WORK TASK 1 -
Copy the part of the Bradwood LNG hearing article starting at "But the opponents" and ending at "the Bradwood development.", word for word.
WORK TASK 2 -
Continue the news report on the Bradwood LNG permit hearing from the point where it stops.

EXCERPT PROVIDED -
- Opening Delimiter -
Coppedge was allowed a 10-minute presentation in which he summarized his company's DEQ permit applications and explained that extensive mitigation projects as well as a roughly $50 million Salmon Enhancement Initiative were generously designed to offset the environmental impacts of the project and create "a model of sustainability."
"We're meeting all the requirements as state and federal agencies have outlined," he said.
There were at least 60 people who signed up to speak Wednesday, and the first half of them were all opposed to the project. Many praised DEQ for its approach to the permitting process and emphasized the importance of state regulators considering the way the Federal Energy Regulatory Commission conditionally approved the Bradwood project in 2008 without waiting for state approvals. The state of Oregon has appealed FERC's decision, arguing the approval was granted prematurely, and is awaiting a decision from the Ninth Circuit Court of Appeals.
"Thank you DEQ for using science and not outside political pressure as the criteria for determining whether or not to issue permits," said Astoria resident Lori Durheim. "This is a project that would cancel out the tremendous efforts being made to save salmon from extinction."
But the opponents had some complaints for DEQ, too. One was an accusation that the state, as well as federal regulators, are ignoring the impacts of a connected project, the Palomar Gas Transmission pipeline. The Palomar project, a joint venture of Northwest Natural Gas Co. and TransCanada Corp. would add a second gas distribution line to the Bradwood facility that would run 120 miles south through Clatsop, Washington and Yamhill counties to connect with a Northwest Natural gas hub in Molalla. The environmental impacts of that project are not being considered as part of the Bradwood development.
A couple people asked whether the company would need to come back to DEQ for additional approvals if the Bradwood site ever changed from an LNG import facility to an LNG export facility.
"I don't know the answer to that question," said DeConcini, "but we could certainly research it."
- Closing Delimiter -
SUPPLIED INFORMATION -
- Opening Delimiter -
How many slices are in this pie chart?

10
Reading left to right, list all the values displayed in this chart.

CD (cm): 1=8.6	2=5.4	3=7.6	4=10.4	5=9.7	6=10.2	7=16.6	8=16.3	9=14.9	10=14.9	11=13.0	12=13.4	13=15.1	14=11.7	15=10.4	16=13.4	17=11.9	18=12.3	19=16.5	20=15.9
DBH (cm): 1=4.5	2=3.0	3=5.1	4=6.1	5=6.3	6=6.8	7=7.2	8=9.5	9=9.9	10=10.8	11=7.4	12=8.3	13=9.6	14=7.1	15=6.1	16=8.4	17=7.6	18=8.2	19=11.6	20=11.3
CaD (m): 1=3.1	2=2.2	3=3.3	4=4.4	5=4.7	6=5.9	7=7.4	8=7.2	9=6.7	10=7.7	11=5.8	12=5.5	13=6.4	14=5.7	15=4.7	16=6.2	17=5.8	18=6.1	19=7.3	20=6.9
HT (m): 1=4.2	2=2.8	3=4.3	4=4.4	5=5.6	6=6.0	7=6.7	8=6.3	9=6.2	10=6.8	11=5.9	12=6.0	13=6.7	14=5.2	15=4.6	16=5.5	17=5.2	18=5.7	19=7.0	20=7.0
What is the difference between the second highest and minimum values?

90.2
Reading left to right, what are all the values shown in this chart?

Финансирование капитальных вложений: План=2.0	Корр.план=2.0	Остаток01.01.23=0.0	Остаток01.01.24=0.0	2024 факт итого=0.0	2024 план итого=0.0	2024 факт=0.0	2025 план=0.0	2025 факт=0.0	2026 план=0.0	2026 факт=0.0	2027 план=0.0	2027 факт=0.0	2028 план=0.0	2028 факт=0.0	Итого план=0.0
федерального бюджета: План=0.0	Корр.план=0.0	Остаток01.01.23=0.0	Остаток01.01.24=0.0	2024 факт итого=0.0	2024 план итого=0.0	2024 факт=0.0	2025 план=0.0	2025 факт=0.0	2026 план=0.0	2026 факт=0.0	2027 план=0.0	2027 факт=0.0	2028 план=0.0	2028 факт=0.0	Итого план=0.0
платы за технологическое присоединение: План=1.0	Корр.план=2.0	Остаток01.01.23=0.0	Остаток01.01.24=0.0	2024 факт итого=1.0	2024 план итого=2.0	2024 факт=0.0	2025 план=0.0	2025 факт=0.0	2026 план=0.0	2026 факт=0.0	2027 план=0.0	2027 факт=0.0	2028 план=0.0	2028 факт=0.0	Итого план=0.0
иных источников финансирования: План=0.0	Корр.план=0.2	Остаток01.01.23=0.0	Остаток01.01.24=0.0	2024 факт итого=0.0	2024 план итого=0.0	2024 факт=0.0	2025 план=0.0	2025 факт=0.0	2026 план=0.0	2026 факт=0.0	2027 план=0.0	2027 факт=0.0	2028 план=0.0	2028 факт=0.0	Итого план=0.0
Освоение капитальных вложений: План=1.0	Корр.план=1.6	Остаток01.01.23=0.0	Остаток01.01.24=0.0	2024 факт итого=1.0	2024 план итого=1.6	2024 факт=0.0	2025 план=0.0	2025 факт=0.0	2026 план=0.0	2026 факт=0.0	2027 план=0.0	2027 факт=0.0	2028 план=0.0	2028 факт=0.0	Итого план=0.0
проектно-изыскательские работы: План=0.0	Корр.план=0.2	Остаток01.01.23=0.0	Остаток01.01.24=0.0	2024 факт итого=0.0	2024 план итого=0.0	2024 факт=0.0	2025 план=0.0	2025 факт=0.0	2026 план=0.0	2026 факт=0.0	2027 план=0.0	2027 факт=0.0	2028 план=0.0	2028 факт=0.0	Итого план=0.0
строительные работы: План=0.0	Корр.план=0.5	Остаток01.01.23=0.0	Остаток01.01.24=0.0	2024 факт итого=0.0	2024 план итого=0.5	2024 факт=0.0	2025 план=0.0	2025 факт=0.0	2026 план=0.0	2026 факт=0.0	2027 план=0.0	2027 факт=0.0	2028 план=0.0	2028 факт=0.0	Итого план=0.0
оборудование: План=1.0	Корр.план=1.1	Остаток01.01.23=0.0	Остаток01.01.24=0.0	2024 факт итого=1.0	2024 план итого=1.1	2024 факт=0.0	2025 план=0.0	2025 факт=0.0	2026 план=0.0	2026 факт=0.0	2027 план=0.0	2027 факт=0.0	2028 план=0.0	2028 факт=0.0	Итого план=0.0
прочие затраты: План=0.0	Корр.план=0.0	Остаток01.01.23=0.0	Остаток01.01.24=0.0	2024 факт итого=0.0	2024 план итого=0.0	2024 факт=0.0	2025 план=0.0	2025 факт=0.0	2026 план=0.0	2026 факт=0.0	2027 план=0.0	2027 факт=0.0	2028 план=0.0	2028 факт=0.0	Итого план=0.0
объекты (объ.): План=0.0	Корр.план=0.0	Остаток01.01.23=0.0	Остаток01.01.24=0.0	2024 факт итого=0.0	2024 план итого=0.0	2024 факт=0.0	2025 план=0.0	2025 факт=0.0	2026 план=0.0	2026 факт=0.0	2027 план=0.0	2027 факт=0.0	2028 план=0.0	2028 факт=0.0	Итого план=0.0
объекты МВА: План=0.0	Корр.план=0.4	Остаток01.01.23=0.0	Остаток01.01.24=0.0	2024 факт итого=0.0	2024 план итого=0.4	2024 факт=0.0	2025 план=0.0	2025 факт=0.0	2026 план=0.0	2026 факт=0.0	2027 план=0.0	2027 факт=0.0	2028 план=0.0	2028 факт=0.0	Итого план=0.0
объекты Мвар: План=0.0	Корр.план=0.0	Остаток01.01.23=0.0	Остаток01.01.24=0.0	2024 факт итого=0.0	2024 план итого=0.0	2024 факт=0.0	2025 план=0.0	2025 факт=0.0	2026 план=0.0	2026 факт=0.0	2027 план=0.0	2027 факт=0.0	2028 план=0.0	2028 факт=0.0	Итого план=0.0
- Closing Delimiter -
EXERCISE RESPONSE 1 -
But the opponents had some complaints for DEQ, too. One was an accusation that the state, as well as federal regulators, are ignoring the impacts of a connected project, the Palomar Gas Transmission pipeline. The Palomar project, a joint venture of Northwest Natural Gas Co. and TransCanada Corp. would add a second gas distribution line to the Bradwood facility that would run 120 miles south through Clatsop, Washington and Yamhill counties to connect with a Northwest Natural gas hub in Molalla. The environmental impacts of that project are not being considered as part of the Bradwood development.

EXERCISE RESPONSE 2 -
NorthernStar has submitted four applications to DEQ seeking permission to emit air and water pollutants and certification that their project as a whole complies with federal and state Clean Water Act rules.
To approve its part of a 401 Water Quality Certification, required under the Clean Water Act, DEQ will determine whether the Bradwood project as a whole - including billions of gallons of ballast water intakes, engine cooling water discharges, dredging and pipeline water body crossings, among other actions - meets state water quality standards.
The company has asked DEQ for a permit to emit air pollutants including nitrogen oxide, carbon monoxide, volatile organic compounds, sulfur dioxide and particulate matter. DEQ air quality engineer George Davis told the crowd Wednesday that the emissions would come mostly from burning natural gas in the vaporization process, and that natural gas is a relatively clean-burning fuel.
When asked if the burning of sulfur dioxide would be "stinky," Davis said, "in this case, it's coming from the combustion of natural gas, which contains a very small amount. ... Sulfur dioxide stinks, but here it will not smell bad."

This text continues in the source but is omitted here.